Как я помню одно наше с Вами гулянье, м. б. последнее, вечерело. Вы мне показывали молодые бобы, а потом дали мне розы, а дом уже был совсем темный. Слово Garches[1621] для меня навсегда магическое, для Вас — нет и не может быть, п. ч. там шла Ваша жизнь, я же попадала в чей-то сон, немножко как Domaine sans nom[1622] — да там Вы мне его (Meaulnes) и дали… (Правда, Meaulnes, son grand réve[1623] — немножко кусочек нашей жизни? С нами было. (Я (в книге) невыносимо только когда его нет. Когда оно есть — это лучшее слово и имя.)

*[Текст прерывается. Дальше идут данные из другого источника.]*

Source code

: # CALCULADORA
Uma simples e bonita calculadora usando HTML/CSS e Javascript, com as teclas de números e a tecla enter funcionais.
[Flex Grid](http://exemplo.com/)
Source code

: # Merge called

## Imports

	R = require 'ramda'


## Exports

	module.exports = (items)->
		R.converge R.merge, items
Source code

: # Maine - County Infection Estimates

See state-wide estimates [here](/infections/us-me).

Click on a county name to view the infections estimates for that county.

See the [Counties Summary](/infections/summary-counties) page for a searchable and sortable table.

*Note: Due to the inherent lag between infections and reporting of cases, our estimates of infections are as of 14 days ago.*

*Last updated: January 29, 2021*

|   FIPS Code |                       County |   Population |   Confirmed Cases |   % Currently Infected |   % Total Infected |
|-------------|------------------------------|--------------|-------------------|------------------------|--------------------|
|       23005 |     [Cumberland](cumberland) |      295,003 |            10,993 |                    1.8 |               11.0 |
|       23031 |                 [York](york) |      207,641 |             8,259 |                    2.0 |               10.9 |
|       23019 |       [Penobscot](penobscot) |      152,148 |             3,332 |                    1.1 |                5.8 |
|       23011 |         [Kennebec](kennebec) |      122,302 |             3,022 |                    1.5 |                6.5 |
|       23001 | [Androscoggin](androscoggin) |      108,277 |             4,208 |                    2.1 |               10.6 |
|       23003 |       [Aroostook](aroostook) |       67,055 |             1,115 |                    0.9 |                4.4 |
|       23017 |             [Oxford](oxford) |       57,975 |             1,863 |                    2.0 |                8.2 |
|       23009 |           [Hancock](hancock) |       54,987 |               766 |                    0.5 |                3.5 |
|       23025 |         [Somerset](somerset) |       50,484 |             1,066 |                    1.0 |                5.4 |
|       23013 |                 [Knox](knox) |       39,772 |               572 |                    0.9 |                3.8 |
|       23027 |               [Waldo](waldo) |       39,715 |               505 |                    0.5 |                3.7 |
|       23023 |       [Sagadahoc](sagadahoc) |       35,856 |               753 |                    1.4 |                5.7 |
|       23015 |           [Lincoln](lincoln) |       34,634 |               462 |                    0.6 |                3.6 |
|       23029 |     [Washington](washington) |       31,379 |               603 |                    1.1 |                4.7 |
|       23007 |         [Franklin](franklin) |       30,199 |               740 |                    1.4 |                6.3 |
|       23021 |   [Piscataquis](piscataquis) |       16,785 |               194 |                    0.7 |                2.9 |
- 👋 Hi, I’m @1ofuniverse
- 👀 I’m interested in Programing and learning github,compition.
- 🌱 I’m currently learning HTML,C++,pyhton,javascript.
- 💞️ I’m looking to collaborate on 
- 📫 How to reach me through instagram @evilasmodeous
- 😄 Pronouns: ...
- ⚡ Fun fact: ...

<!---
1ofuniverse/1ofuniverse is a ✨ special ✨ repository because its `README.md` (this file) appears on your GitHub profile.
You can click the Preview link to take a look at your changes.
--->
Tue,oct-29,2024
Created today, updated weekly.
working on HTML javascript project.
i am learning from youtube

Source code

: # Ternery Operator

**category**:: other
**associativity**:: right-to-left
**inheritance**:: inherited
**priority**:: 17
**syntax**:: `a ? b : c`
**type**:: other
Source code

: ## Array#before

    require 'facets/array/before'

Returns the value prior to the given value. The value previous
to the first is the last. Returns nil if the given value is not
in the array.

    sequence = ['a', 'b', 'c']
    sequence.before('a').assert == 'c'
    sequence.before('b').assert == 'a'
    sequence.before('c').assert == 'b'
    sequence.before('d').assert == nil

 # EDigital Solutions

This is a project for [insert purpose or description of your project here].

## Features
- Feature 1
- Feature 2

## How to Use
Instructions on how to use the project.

Пишите, милая Ариадна, не смущаясь собственными долгими перерывами, — не будем считать и считаться.
У меня к Вам большая просьба, но скажу ее только после Вашего ответа.
До свидания! Когда в Париж? Непременно предупредите заранее. Хорошо бы вместе съездить на волю, на целый день. Сейчас начинаются чудные дни.
Пишите.
Обнимаю
МЦ.
<Приписка на полях:>
Пишете ли — книгу своего детства и юности? Что делаете весь день? Есть ли кто-нибудь при детях? А м, б. у Ваших краснухи не было? У меня было впечатление, что переболели все.
26-го Октября 1937 г.
Vanves (Seine)
65, rue J. В. Potin
Дорогая Ариадна,
Если я Вам не написала до сих пор — то потому что не могла. Но я о Вас сквозь всё и через всё — думала.
Знайте, что в Вашей страшной беде[1624] я с Вами рядом.
Сейчас больше писать не могу потому что совершенно разбита событиями, которые тоже беда, а не вина..[1625]
Скажу Вам, как сказала на допросе — C'est le plus loyal, le plus noble et le plus humain des hommes. — Mais sa bonne foi a pu être abusée. — La mienne en lui — jamais.[1626]
Обнимаю Вас и — если это в последний раз — письменно и жизненно — знайте, что пока жива, буду думать о Вас с любовью и благодарностью.
Марина
Vanves, 2-го ноября 1937 г., вторник
65, rue J. В. Potin
Ариадна родная,
Лягушка конечно Ваша: неужели Вы думаете, что я могла ее иначе воспринять — и принять. Эта Ваша лягушка охраняла меня целое лето, со мной шла в море, со мной писала повесть о Сонечке, со мной горела (горели ланды, мы были в кольце огня), и всё это были — Вы.
Вижу пред собой Ваше строгое, открытое, смелое лицо, и говорю Вам: что бы Вы о моем муже ни слышали и ни читали дурного — не верьте, как не верит этому ни один (хотя бы самый «правый») из его — не только знавших, но — встречавших. Один такой мне недавно сказал: — Если бы С<ергей> Я<ковлевич> сейчас вошел ко мне в комнату — я бы не только обрадовался, а без малейшего сомнения сделал бы для него всё, что мог. (Это в ответ на анонимную статью в Возрождении.)[1627]
Обо мне же: Вы же знаете, что я никаких дел не делала (это, между прочим, знают и в сюртэ, где нас с Муром продержали с утра до вечера) — и не только по полнейшей неспособности, а из глубочайшего отвращения к политике, которую всю — за редчайшими исключениями — считаю грязью.
Дорогая Ариадна, пишите мне! (Вы ничем не рискуете: мы с Муром на полной свободе.) Пишите мне обо всем: и Вашем горе, и вашем будущем — близком и далёком, и о девочках, и о душе своей… Люблю Вас как сестру: этого слова я еще не сказала ни одной женщине.
Мой адрес тот же: та же руина, из которой пока никуда не двинусь — не могу да и не хочу: еще скажут — прячется или — сбежала. Предстоит тяжелая зима — ну, ничего.